Le décret n° 2009-478 du 29 avril 2009 (JO du 30) fixe le régime de « l’activité partielle de longue durée » visant à permettre une meilleure indemnisation des salariés subissant une réduction d’activité en dessous de la durée légale du travail pendant une période de longue durée. Ce dispositif, financé partiellement par l’État et par l’organisme gestionnaire du régime de l’assurance chômage, se substitue à l’ancien dispositif du « temps réduit indemnisé de longue durée ».
Pour l’essentiel, les dispositions applicables sont les suivantes :
- une convention d’activité partielle pour les salariés subissant une réduction d’activité en dessous de la durée légale pendant une période de longue durée, peut être conclue pour une période de 3 mois minimum renouvelable sans que la durée totale puisse excéder 12 mois.
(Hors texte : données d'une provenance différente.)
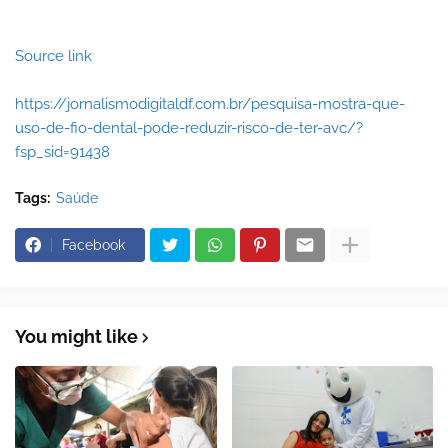
Source link
https://jornalismodigitaldf.com.br/pesquisa-mostra-que-
uso-de-fio-dental-pode-reduzir-risco-de-ter-avc/?
fsp_sid=91438
Tags:
Saúde
Facebook
You might like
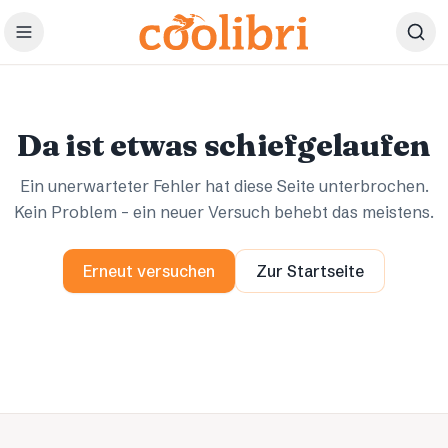
Zum Hauptinhalt springen
Ups.
Ups.
Da ist etwas schiefgelaufen
Ein unerwarteter Fehler hat diese Seite unterbrochen.
Kein Problem – ein neuer Versuch behebt das meistens.
Erneut versuchen
Zur Startseite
Cette convention est conclue entre une organisation professionnelle ou interprofessionnelle ou une entreprise et le ministre chargé de l’emploi ou le préfet ou, par délégation de celui-ci, par le DDTEFP.
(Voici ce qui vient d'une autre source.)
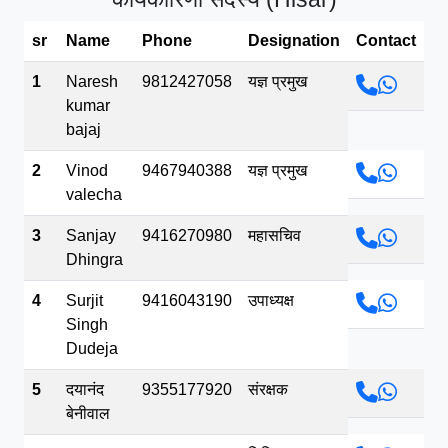
सपरहट शयम भजन - जय जय शयम जय जय शयम
जय जय शर वनदवन धम !! Jai Jai Shyama !! बज
sr
Name
Phone
Designation
Contact
भव.mp3
1
Naresh
9812427058
यज्ञ प्रमुख
kumar
bajaj
2
Vinod
9467940388
यज्ञ प्रमुख
valecha
3
Sanjay
9416270980
महासचिव
Dhingra
4
Surjit
9416043190
उपाध्यक्ष
Singh
Dudeja
5
दयानंद
9355177920
संरक्षक
बेनीवाल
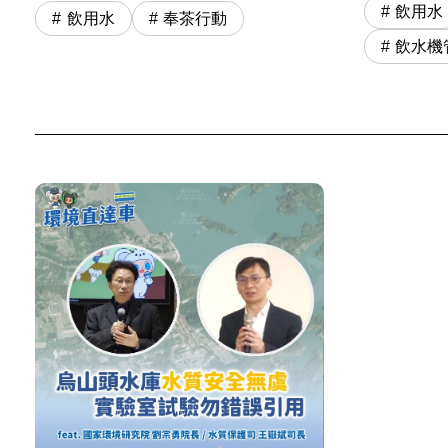
飲用水
飲用水
奉茶行動
飲水機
- l’indemnisation assurée dans le cadre des conventions d’activité partielle prend la forme d’indemnités horaires au moins égales à 75 % de la rémunération brute antérieure (telle que précisée par le décret), ces indemnités ne pouvant être inférieures à la rémunération mensuelle minimale définie par l’article L. 3232-3 du code du travail ; le salarié percevra une allocation complémentaire à l’allocation spécifique de chômage partiel, financée partiellement par l’État (arrêté à paraître) et par le régime d’assurance chômage. Ces indemnités sont attribuées dans la limite du contingent annuel d’heures indemnisables prévu à l’article R. 5122-6 du code du travail (800 heures en principe ou 1 000 heures dans certaines branches d’activité) ;
- en contrepartie des allocations complémentaires de réduction d’activité versées par l’État et l’organisme gestionnaire du régime d’assurance chômage, l’employeur prend plusieurs engagements :
- maintenir dans l’emploi les salariés subissant une réduction d’activité pendant une période égale au double de la durée de la convention courant à compter de sa signature ; le non-respect de cet engagement donne lieu, dans les conditions fixées par le décret du 29 avril 2009, au remboursement par l’employeur des sommes perçues au titre de l’allocation complémentaire de réduction d’activité ;
- proposer à chaque salarié bénéficiaire de la convention un entretien individuel en vue notamment d’examiner les actions de formation ou de bilans qui pourrait être engagées dans la période d’activité partielle.